■ Tugas Pengerjaan: Temukan setiap baris dalam catatan di bawah yang memuat kata "portal" dengan memperhatikan huruf besar dan kecil, lalu salin baris-baris tersebut secara utuh.

■ Data Masukan:
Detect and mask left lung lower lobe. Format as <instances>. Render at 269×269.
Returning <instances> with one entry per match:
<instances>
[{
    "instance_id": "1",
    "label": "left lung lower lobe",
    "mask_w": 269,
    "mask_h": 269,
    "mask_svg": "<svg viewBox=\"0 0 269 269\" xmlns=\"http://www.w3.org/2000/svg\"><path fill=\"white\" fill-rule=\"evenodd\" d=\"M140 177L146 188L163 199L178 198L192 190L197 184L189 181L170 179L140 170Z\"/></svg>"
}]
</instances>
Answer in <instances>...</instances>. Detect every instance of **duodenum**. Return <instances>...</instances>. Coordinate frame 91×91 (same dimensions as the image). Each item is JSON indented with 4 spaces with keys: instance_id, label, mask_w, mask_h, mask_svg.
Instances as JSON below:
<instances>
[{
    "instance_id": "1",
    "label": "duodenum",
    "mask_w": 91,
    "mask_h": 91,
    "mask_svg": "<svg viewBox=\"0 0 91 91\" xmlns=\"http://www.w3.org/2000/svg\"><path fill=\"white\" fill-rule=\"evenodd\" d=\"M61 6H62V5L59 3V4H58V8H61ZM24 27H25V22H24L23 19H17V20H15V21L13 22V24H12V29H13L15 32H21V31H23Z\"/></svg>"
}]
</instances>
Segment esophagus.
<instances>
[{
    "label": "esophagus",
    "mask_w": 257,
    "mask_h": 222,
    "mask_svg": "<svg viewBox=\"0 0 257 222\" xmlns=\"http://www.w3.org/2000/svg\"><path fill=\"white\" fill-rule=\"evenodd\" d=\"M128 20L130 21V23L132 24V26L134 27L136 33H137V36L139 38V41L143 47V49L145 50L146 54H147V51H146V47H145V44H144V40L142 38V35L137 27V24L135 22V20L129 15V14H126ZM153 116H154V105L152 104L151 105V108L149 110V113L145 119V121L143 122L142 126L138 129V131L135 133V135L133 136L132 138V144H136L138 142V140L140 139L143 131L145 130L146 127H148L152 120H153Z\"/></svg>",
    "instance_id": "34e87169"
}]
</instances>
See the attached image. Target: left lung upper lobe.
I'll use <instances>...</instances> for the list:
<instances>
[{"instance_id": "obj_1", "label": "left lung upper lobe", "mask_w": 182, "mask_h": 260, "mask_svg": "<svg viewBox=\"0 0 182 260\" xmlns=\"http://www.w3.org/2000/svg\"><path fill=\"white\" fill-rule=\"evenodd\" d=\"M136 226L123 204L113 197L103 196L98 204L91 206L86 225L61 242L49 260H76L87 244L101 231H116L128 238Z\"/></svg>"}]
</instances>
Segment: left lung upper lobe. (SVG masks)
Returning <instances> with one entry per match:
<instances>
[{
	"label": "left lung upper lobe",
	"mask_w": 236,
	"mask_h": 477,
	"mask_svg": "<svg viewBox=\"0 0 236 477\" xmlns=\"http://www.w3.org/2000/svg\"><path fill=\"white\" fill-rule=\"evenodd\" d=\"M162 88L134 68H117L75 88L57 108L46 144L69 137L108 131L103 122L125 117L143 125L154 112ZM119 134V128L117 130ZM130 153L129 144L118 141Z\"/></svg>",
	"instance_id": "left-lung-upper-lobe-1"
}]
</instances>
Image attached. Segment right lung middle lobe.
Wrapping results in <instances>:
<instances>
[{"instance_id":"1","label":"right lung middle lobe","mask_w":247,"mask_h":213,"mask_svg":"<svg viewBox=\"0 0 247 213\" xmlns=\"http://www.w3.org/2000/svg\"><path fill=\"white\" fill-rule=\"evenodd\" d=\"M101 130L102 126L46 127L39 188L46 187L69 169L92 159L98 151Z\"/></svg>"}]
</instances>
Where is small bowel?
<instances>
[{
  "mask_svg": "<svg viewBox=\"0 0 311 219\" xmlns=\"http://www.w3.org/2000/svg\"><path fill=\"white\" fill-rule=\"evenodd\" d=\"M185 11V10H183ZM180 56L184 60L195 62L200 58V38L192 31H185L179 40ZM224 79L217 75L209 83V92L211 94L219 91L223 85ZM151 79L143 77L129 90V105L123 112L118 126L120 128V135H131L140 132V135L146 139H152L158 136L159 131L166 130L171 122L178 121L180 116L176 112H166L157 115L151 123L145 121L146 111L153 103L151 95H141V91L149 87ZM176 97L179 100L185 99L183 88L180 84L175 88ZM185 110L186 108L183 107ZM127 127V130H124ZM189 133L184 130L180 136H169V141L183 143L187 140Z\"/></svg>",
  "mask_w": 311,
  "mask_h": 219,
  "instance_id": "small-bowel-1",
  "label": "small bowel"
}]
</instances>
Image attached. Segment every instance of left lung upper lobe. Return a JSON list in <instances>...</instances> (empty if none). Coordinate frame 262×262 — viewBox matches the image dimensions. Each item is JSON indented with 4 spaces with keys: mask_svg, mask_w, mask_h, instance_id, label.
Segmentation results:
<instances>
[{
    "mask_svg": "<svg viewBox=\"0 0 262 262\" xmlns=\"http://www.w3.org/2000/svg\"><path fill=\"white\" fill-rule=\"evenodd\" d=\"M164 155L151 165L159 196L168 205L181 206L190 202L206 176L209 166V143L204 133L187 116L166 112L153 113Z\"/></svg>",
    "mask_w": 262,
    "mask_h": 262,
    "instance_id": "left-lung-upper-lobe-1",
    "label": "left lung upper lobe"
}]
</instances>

--

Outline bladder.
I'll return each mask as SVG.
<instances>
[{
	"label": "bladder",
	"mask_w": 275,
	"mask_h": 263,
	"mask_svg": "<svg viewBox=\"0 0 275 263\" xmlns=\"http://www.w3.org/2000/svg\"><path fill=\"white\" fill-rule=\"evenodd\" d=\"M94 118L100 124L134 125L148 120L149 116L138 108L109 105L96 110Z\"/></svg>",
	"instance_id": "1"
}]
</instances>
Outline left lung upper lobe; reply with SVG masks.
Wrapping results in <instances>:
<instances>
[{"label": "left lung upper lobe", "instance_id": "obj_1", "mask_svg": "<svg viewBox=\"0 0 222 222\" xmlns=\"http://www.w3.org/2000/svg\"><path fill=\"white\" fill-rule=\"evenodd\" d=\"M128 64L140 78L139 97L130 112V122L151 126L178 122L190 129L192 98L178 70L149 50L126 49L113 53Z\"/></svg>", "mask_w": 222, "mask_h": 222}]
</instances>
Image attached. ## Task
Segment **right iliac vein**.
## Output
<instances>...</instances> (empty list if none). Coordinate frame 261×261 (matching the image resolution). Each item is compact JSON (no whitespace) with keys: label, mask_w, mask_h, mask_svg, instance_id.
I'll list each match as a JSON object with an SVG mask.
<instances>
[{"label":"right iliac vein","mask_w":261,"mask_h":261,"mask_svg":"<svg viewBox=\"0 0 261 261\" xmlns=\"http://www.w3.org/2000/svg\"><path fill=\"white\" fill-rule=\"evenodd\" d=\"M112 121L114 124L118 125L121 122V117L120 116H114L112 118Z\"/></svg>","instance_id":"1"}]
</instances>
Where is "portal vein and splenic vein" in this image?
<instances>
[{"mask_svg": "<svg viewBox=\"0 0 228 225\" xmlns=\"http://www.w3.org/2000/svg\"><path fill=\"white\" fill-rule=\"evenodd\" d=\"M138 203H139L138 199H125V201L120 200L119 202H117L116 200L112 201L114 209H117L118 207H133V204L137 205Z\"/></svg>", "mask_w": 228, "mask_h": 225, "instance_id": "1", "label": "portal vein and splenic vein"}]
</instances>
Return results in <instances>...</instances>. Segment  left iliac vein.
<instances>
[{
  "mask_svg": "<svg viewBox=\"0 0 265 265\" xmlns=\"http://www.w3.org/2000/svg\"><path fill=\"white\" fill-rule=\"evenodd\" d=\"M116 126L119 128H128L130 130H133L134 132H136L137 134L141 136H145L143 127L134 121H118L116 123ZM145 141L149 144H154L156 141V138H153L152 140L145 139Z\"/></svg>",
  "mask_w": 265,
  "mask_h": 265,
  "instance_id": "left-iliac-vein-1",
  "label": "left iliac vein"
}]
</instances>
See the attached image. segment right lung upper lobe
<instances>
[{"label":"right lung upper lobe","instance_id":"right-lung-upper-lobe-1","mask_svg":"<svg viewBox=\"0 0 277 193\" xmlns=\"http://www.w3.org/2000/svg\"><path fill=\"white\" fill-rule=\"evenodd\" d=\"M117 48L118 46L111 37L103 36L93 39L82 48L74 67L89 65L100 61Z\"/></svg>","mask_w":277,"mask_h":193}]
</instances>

---

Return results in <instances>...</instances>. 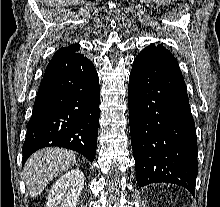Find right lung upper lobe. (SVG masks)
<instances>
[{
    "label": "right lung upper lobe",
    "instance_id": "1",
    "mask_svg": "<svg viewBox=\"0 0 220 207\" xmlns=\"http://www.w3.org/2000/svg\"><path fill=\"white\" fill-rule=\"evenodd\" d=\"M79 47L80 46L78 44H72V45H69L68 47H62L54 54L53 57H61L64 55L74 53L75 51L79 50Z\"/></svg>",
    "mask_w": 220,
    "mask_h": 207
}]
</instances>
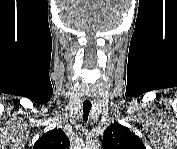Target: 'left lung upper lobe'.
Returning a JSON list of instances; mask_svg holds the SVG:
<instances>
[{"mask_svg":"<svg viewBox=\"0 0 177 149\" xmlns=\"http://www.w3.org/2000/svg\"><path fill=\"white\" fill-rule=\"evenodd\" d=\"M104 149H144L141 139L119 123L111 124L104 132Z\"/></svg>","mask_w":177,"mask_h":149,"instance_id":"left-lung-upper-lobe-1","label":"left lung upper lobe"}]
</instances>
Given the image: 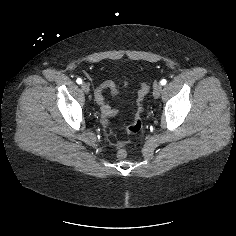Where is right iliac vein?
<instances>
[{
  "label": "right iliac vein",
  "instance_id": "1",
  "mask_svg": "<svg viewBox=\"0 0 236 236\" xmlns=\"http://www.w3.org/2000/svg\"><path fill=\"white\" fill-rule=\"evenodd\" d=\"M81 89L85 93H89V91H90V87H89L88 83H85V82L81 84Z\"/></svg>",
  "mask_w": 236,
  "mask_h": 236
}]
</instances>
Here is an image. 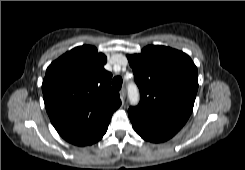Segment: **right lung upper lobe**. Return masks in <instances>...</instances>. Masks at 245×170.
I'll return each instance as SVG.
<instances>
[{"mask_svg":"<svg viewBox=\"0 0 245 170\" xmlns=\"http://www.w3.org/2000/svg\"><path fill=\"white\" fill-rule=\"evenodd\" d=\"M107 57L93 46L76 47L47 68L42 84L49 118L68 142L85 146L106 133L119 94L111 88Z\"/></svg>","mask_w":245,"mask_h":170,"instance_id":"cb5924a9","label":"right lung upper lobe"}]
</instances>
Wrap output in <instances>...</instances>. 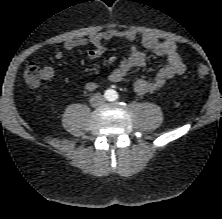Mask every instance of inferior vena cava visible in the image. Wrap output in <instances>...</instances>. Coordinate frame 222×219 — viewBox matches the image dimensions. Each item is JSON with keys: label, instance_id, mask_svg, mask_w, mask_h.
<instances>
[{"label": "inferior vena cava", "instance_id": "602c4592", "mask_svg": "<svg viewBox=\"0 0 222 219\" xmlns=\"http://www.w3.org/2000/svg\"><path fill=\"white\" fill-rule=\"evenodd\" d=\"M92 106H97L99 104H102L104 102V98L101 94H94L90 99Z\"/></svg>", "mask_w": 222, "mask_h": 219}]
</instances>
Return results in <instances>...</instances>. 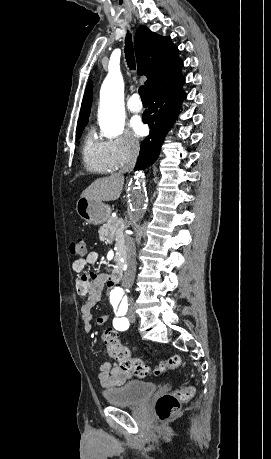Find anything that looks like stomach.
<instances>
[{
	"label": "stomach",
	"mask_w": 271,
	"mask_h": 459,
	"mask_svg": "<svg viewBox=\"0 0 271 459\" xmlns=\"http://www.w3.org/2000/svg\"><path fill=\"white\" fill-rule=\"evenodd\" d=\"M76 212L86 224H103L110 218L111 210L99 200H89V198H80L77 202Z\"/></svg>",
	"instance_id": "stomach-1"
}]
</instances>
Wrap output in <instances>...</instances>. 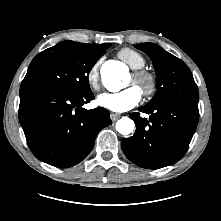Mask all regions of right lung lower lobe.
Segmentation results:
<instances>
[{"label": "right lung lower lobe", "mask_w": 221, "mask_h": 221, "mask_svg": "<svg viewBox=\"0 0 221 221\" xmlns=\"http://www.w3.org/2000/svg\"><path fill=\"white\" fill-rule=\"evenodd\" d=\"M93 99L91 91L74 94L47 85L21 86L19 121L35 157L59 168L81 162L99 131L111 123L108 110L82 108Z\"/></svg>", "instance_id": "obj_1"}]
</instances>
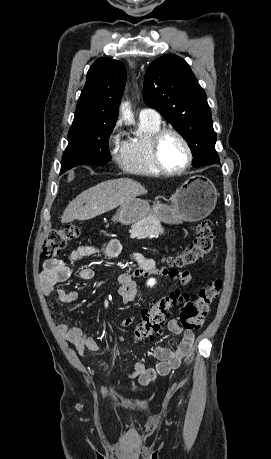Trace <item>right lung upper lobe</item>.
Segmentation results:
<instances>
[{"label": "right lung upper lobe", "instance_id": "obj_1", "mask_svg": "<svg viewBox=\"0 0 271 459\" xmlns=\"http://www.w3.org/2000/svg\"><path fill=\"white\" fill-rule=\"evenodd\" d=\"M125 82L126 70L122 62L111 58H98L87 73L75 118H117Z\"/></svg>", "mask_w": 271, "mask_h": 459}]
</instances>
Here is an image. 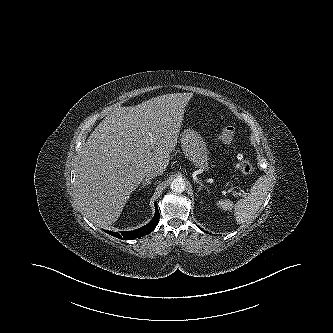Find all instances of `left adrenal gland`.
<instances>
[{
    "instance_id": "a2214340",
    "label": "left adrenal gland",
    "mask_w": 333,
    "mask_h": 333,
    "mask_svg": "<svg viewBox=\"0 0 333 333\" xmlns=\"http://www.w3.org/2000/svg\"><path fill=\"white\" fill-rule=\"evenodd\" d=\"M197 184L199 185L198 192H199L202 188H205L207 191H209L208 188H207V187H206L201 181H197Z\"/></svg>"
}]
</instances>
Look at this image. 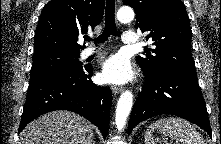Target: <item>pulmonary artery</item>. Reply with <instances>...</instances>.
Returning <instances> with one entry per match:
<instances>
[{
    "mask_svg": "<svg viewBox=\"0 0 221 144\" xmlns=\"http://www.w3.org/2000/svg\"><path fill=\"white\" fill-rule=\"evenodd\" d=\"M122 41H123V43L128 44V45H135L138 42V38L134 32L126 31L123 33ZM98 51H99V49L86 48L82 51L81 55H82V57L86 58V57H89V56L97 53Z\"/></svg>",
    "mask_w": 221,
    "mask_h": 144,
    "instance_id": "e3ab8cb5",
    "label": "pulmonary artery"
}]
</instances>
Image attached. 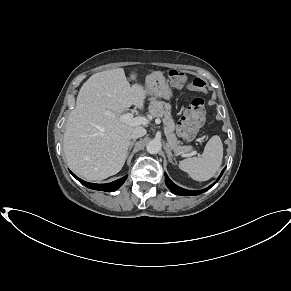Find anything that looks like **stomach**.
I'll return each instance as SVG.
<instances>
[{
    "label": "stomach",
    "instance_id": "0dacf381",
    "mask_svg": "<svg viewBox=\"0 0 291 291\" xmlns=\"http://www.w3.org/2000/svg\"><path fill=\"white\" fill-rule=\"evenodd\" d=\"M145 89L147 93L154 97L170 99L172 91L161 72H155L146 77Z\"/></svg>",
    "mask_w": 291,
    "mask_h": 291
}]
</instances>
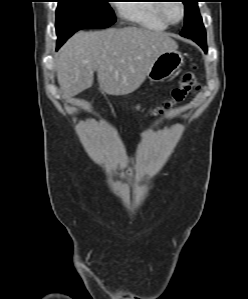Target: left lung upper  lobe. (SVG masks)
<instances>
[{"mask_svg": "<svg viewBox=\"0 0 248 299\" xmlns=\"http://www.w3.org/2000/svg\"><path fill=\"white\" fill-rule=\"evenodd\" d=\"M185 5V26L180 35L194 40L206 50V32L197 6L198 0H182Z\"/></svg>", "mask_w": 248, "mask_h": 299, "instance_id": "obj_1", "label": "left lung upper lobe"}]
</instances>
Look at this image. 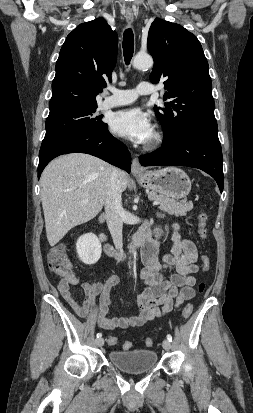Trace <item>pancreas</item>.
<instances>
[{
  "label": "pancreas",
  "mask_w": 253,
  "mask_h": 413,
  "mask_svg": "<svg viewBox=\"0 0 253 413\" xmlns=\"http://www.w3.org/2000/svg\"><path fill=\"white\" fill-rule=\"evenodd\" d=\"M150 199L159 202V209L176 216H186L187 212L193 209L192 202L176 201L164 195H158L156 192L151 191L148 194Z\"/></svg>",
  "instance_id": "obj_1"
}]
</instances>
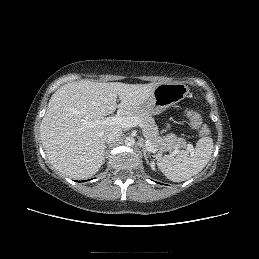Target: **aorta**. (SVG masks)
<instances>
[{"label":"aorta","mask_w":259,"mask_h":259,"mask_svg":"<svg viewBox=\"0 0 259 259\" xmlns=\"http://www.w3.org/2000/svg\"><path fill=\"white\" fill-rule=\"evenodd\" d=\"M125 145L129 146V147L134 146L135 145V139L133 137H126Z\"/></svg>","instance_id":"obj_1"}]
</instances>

■ Jawaban Tertulis:
Where is "portal vein and splenic vein" in this image?
[{"mask_svg": "<svg viewBox=\"0 0 228 225\" xmlns=\"http://www.w3.org/2000/svg\"><path fill=\"white\" fill-rule=\"evenodd\" d=\"M138 203H139L138 199H125V201L120 200L119 202H117L116 200L112 201L114 209H117L118 207H133V204L137 205Z\"/></svg>", "mask_w": 228, "mask_h": 225, "instance_id": "1", "label": "portal vein and splenic vein"}]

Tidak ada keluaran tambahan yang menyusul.